Given records below:

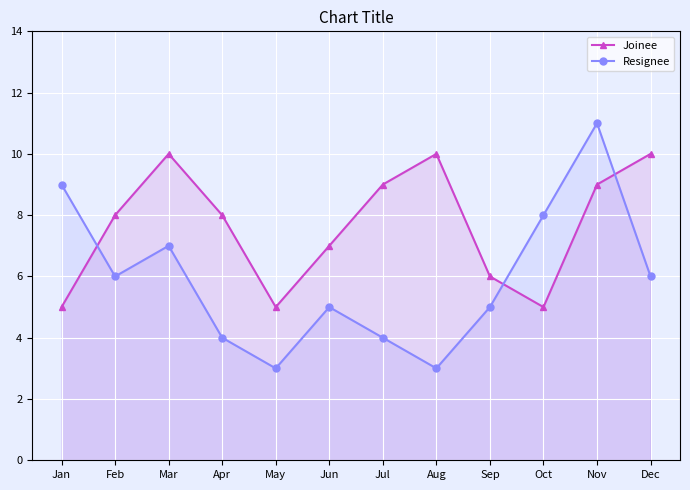

What is the difference between the Joinee values at Sep and Jun?

1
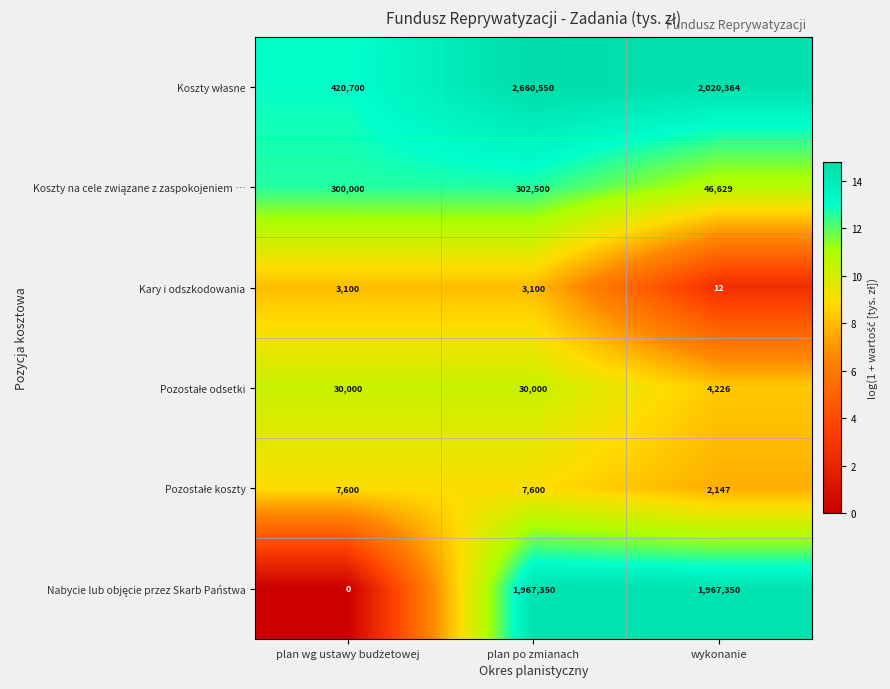

The value of Kary i odszkodowania at wykonanie is 17. True or false?

False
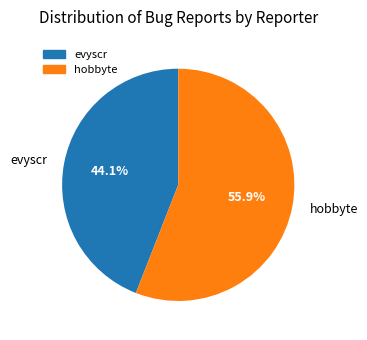

Rank the categories by value from highest to lowest.

hobbyte, evyscr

End of Given records.

#### Required work:
Put the records into a Markdown table with the columns "No." and "Text", one non-blank line per row, numbered in order. Skip the blank lines and leave the pictures out.

#### Task response:
| No. | Text |
|---|---|
| 1 | What is the difference between the Joinee values at Sep and Jun? |
| 2 | 1 |
| 3 | The value of Kary i odszkodowania at wykonanie is 17. True or false? |
| 4 | False |
| 5 | Rank the categories by value from highest to lowest. |
| 6 | hobbyte, evyscr |